Поиск самобытности определил интерес романтиков к искусству прошлого. Например, многие художники, в том числе из России, приезжая в Дрезден, копируют "Сикстинскую мадонну" в Галерее Старых мастеров. В архивных книгах фамилии русских художников, копировавших эту картину Рафаэля, занимают не одну страницу. В то же время художники из Петербурга и Москвы посещали Каспара Давида Фридриха в его мастерской.
Конечно, романтиков интересовали Средние века. Для них музей становится источником вдохновения, а Рим - местом встречи художников, в том числе из России и Германии. Но этот город сам по себе музей.
Почему эпоха романтизма сегодня вновь актуальна? С одной стороны, причина в социальном контексте: набирают силу правые популистские движения, обсуждаются новые понятия родины, идентичности. С другой стороны, романтизм помогает по-новому взглянуть на язык, отказаться от некоторых догматических представлений, служит для нас средством выражения.
Сегодня музеи остаются проводниками в прошлое. Музеи рассказывают о борьбе против колониализма, о проблемах расизма, участвуют в обсуждении давних исторических проблем. Но в то же время музеи неразрывно связаны с настоящим. Они должны уметь находить ответы на вопросы, звучащие сегодня.
На мой взгляд, в нынешней ситуации музеи играют беспрецедентную роль, поскольку они заслуженно пользуются доверием посетителей. Есть такой термин - "опосредованное общение". Для нас это возможность вести диалог при помощи искусства. Возьмем даже название нашей сегодняшней выставки "Мечты о свободе". Ее можно рассматривать в политическом контексте, можно рассматривать в контексте коронавируса и всех ограничений.
Почему русские и немецкие романтики искали корни национальной идентичности в Риме? Почему поиск самобытности шел рядом с интересом к античности?
Марион Аккерман: Во-первых, греческие полисы и Рим дали первые примеры республиканского правления, идеала свободы, ораторского искусства и свободной речи. Это такая первая форма демократии. Во-вторых, конечно, Рим - это античные руины. Руины - это фрагментарность, незавершенность, несовершенство. Они оказывались своеобразными декорациями, в которых оживало воображение художника. И - символом романтического пейзажа.

Данные записей:
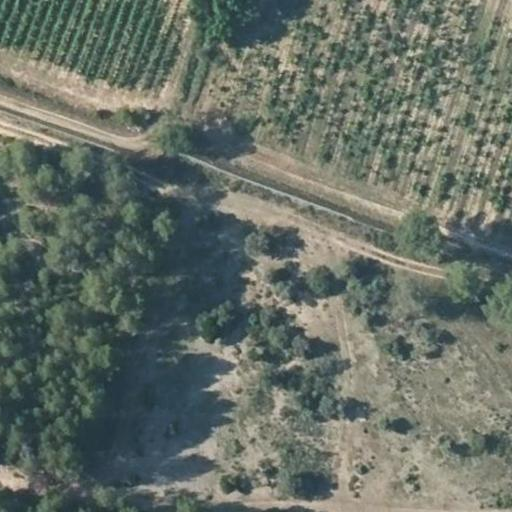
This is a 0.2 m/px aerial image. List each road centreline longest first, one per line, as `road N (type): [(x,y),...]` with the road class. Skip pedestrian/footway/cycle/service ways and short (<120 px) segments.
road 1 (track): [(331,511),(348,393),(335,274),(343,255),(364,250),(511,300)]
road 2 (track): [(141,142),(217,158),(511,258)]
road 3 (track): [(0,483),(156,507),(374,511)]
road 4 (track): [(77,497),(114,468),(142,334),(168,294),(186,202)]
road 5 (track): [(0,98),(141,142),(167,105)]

--

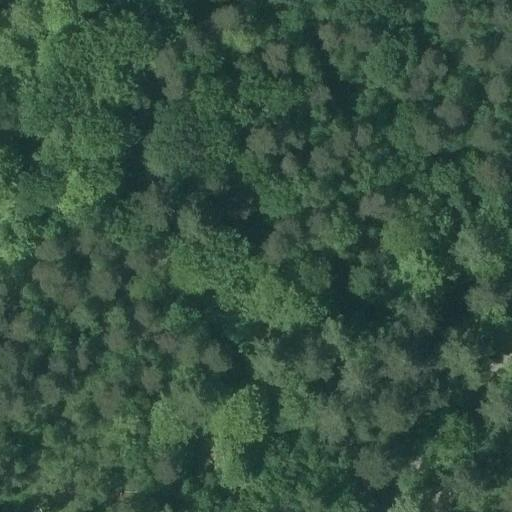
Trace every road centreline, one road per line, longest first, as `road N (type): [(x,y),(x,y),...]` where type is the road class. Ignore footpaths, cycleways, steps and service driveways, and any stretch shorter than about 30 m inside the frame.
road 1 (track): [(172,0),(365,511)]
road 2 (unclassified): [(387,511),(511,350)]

Задание 1:
Определите, соответствуют ли тексту о романтизме и музеях следующие утверждения. Для каждого ответьте «да» или «нет» и приведите точную цитату из текста, на которой основан ответ.
(a) Художники из Петербурга и Москвы бывали в мастерской Каспара Давида Фридриха.
(b) Название выставки «Мечты о свободе» предлагается рассматривать только в политическом контексте.
(c) Руины связываются с завершенностью и совершенством.
Задание 2: Напишите продолжение текста о романтизме и музеях, начиная после его последнего предложения.

Ответ 1:
(a) Да: «В то же время художники из Петербурга и Москвы посещали Каспара Давида Фридриха в его мастерской».
(b) Нет: «Ее можно рассматривать в политическом контексте, можно рассматривать в контексте коронавируса и всех ограничений».
(c) Нет: «Руины - это фрагментарность, незавершенность, несовершенство».

Ответ 2:
Наконец, был и прагматический аспект. Рим для многих становился своеобразным убежищем в политической ситуации начала XIX века. Во времена Наполеоновских войн распространялись идеалы Французской революции, а потом началась реставрация. В Саксонии эта борьба между свободой и реставрацией была очень напряженная. И в итоге вылилась в революцию 1848-1849 года. В ее кульминационный момент архитектор Готфрид Земпер и композитор Рихард Вагнер вместе боролись на баррикадах. Но революция была подавлена. Вагнер бежал в Париж, после чего пишет статью "Искусство и революция". Иначе говоря, был краткий момент свободы, а потом снова - полное закрытие.
Одним из героев для романтиков, например, для Бетховена, был Наполеон. Вначале он воспринимался как человек, который спас революцию. А затем он предает ее идеалы. Важна ли для выставки тема бонапартизма и отношений романтического героя и массы?
Марион Аккерман: Да, это важная для выставки тема. Один из важнейших экспонатов - сапоги Наполеона, которые хранятся у нас в Дрездене, в музейных собраниях. Это подлинные сапоги Наполеона, в которых он прошел всю Европу. Конечно, на многих портретах, немецких и российских, он предстает романтическим героем. И это очень заметно. Но мы не можем забывать о Наполеоновских войнах. Вот это разочарование в Бонапарте мы тоже пытались показать.
Хильке Вагнер, директор Альбертинума
Что для вас романтизм?
Хильке Вагнер: Во-первых, мы говорим не только о немецкой живописи периода романтизма, но и о музыке, литературе. На выставке мы хотели единое пространство искусства. Но, конечно, основное внимание уделяется именно живописи.
Вместе с нашими российскими коллегами мы пытались сделать очевидной невероятную актуальность тех тем, которые открыли романтики выставки. Кризис самоидентичности, опасение новой войны, эмансипация женщин - все эти темы по-прежнему важны и сегодня. Романтизм действительно является началом Нового времени.
Очевидно, что о свободе мечтают в несвободное время. Именно поэтому мы пригласили создавать пространство выставки легендарного архитектора Даниэля Либескинда, который показал и ограничения лабиринта, и возможность выхода из него.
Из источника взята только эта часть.